As exportações de diesel da Rússia voltaram a ganhar força no fim de 2025 e início de 2026, revertendo o aperto observado ao longo do ano passado. Após um período marcado por quedas acentuadas na oferta, provocadas por ataques a refinarias e interrupções operacionais, a recuperação da capacidade de refino levou os embarques russos de diesel a cerca de 900 mil barris por dia em dezembro, reduzindo os spreads do diesel na Europa e alterando novamente as rotas globais de comércio.
A retração da oferta ao longo de 2025 havia sido abrupta, com as exportações russas atingindo o menor nível em cinco anos em setembro, em meio a sucessivos ataques a instalações de refino e restrições temporárias impostas pelo próprio governo russo. No entanto, a normalização avançou mais rápido do que o esperado, mesmo diante das dificuldades para obtenção de equipamentos ocidentais. A produção de diesel alcançou 1,8 milhão de barris por dia na primeira metade de janeiro de 2026, enquanto o volume processado pelas refinarias voltou a crescer, impulsionando estoques domésticos a níveis recordes e reacendendo o debate sobre o fim das restrições às exportações.

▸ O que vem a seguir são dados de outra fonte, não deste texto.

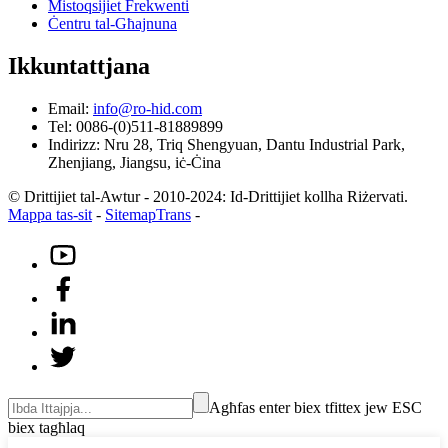
Mistoqsijiet Frekwenti
Ċentru tal-Għajnuna
Ikkuntattjana
Email:
info@ro-hid.com
Tel: 0086-(0)511-81889899
Indirizz: Nru 28, Triq Shengyuan, Dantu Industrial Park,
Zhenjiang, Jiangsu, iċ-Ċina
© Drittijiet tal-Awtur - 2010-2024: Id-Drittijiet kollha Riżervati.
Mappa tas-sit
-
SitemapTrans
-
Agħfas enter biex tfittex jew ESC
biex tagħlaq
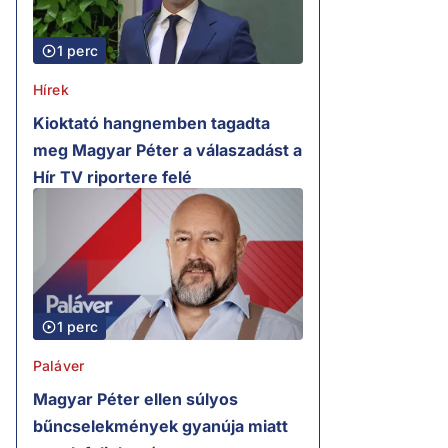
1 perc
Hírek
Kioktató hangnemben tagadta
meg Magyar Péter a válaszadást a
Hír TV riportere felé
1 perc
Paláver
Magyar Péter ellen súlyos
bűncselekmények gyanúja miatt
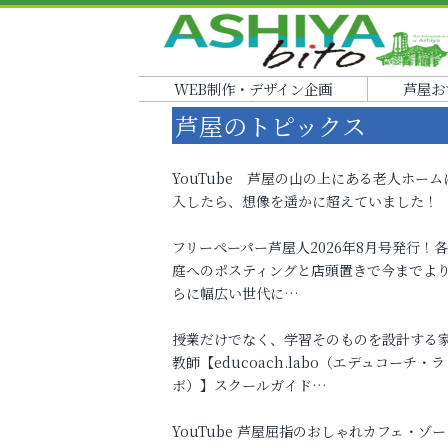
WEB制作・デザイン企画
芦屋お
芦屋のトピックス
YouTube 芦屋の山の上にある老人ホーム
入したら、想像を遥かに超えていました！
フリーペーパー芦屋人2026年8月号発行！
庭へのポスティングと店頭置きで今までよ
らに幅広い世代に…
授業だけでなく、学習そのものを設計する
教師【educoach.labo（エデュコーチ・ラ
ボ）】スクールガイド…
YouTube 芦屋屈指のおしゃれカフェ・ゾー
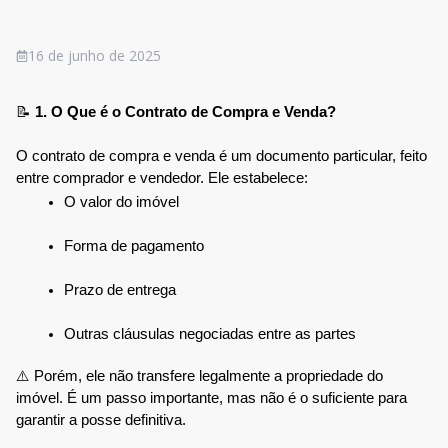
16 de junho de 2025
📝 
1. O Que é o Contrato de Compra e Venda?
O contrato de compra e venda é um documento particular, feito 
entre comprador e vendedor. Ele estabelece:
O valor do imóvel
Forma de pagamento
Prazo de entrega
Outras cláusulas negociadas entre as partes
⚠️ Porém, ele não transfere legalmente a propriedade do 
imóvel. É um passo importante, mas não é o suficiente para 
garantir a posse definitiva.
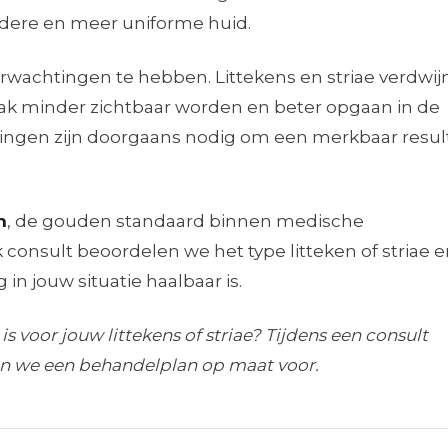
dere en meer uniforme huid.
verwachtingen te hebben. Littekens en striae verdwi
aak minder zichtbaar worden en beter opgaan in de
ngen zijn doorgaans nodig om een merkbaar resul
n
, de gouden standaard binnen medische
 consult beoordelen we het type litteken of striae 
in jouw situatie haalbaar is.
s voor jouw littekens of striae? Tijdens een consult
len we een behandelplan op maat voor.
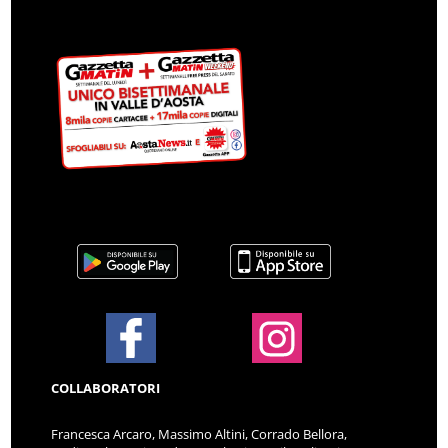
COLLABORATORI
Francesca Arcaro, Massimo Altini, Corrado Bellora,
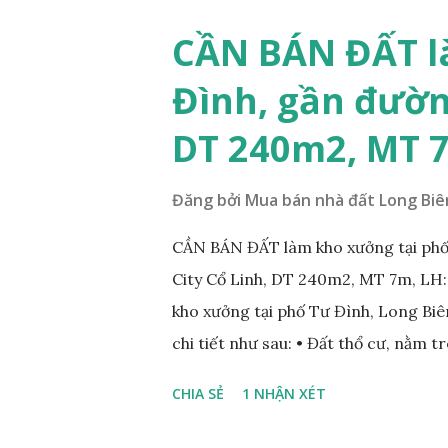
vòng xuyến cuối đường Cổ Linh và đ
tương lai sẽ rất đẹp, lý tưởng để ở,
CẦN BÁN ĐẤT l
diện tích: 86m2, mặt tiền 5m, đườn
Đình, gần đườn
lý: sổ đỏ chính chủ; * Giá bán: 6.15 
Mr Cường, Tel: 0984999007...
DT 240m2, MT 
Đăng bởi
Mua bán nhà đất Long Biê
CẦN BÁN ĐẤT làm kho xưởng tại phố
City Cổ Linh, DT 240m2, MT 7m, LH
kho xưởng tại phố Tư Đình, Long Biên
chi tiết như sau: • Đất thổ cư, nằm 
nhau; • Diện tích: 240m2, mặt tiền 7
CHIA SẺ
1 NHẬN XÉT
Tiện để xây biệt thự, làm văn phòng 
• Giá bán: 17,5 tỷ, có thương lượng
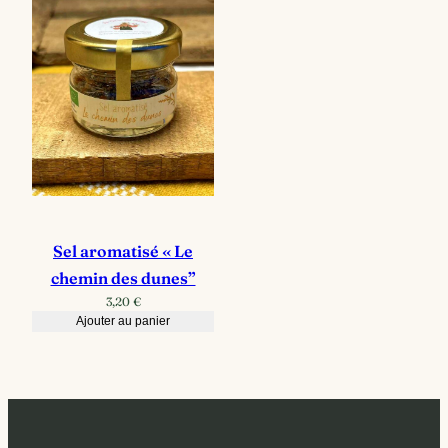
Sel aromatisé « Le
chemin des dunes”
3,20
€
Ajouter au panier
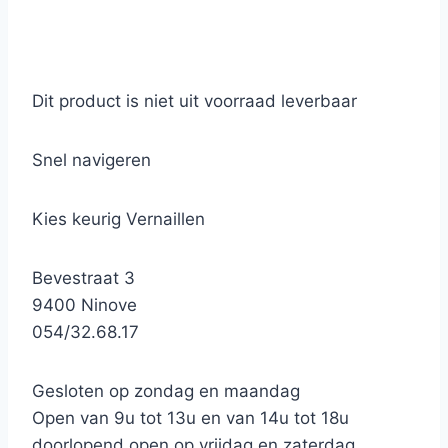
Dit product is niet uit voorraad leverbaar
Snel navigeren
Kies keurig Vernaillen
Bevestraat 3
9400 Ninove
054/32.68.17
Gesloten op zondag en maandag
Open van 9u tot 13u en van 14u tot 18u
doorlopend open op vrijdag en zaterdag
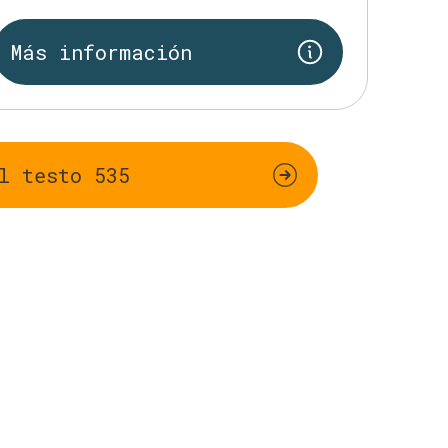
Más información
l testo 535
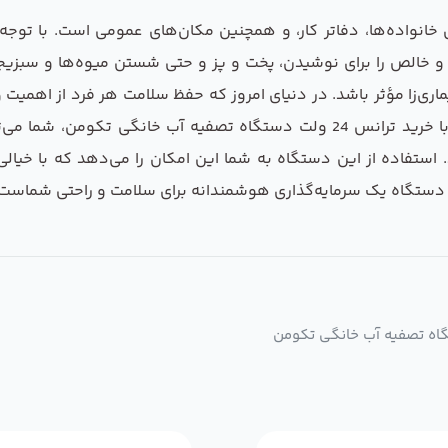
نواده‌ها، دفاتر کار، و همچنین مکان‌های عمومی است. با توجه ب
و خالص را برای نوشیدن، پخت و پز و حتی شستن میوه‌ها و سبزیج
ری‌زا مؤثر باشد. در دنیای امروز که حفظ سلامت هر فرد از اهمیت 
نقش مهمی در مانع‌سازی از بیماری‌ها ایفا می‌کنند. با خرید ترانس 24 ولت دستگاه 
استفاده از این دستگاه به شما این امکان را می‌دهد که با خیال
دستگاه یک سرمایه‌گذاری هوشمندانه‌ برای سلامت و راحتی شماست.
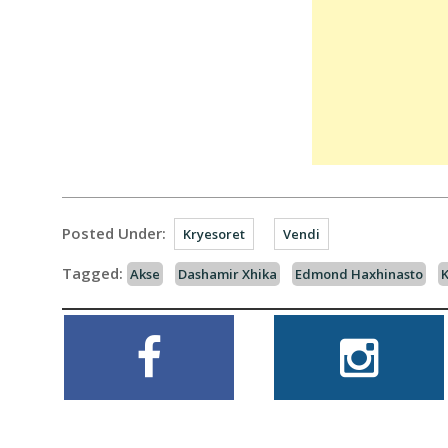
Posted Under:
Kryesoret
Vendi
Tagged:
Akse
Dashamir Xhika
Edmond Haxhinasto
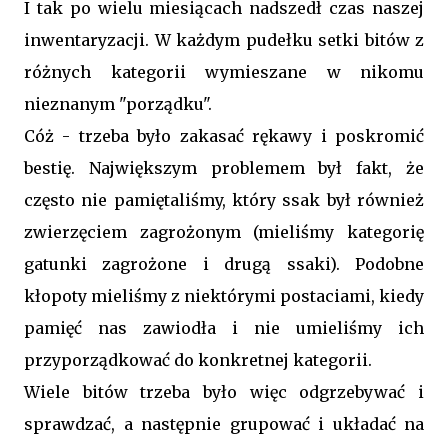
I tak po wielu miesiącach nadszedł czas naszej
inwentaryzacji. W każdym pudełku setki bitów z
różnych kategorii wymieszane w nikomu
nieznanym "porządku".
Cóż - trzeba było zakasać rękawy i poskromić
bestię. Największym problemem był fakt, że
często nie pamiętaliśmy, który ssak był również
zwierzęciem zagrożonym (mieliśmy kategorię
gatunki zagrożone i drugą ssaki). Podobne
kłopoty mieliśmy z niektórymi postaciami, kiedy
pamięć nas zawiodła i nie umieliśmy ich
przyporządkować do konkretnej kategorii.
Wiele bitów trzeba było więc odgrzebywać i
sprawdzać, a następnie grupować i układać na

O aumento da oferta russa também reacendeu fluxos para mercados sensíveis a preços, como o Brasil, altamente dependente de diesel importado. Após forte retração no segundo semestre de 2025, as compras brasileiras de diesel russo se recuperaram em dezembro, refletindo a combinação de preços descontados e limitações de alternativas de suprimento. O movimento evidencia os limites das sanções ocidentais sobre os derivados russos e sugere que, enquanto houver demanda firme e combustível com desconto, os incentivos econômicos continuarão a prevalecer sobre os riscos políticos no comércio internacional de combustíveis.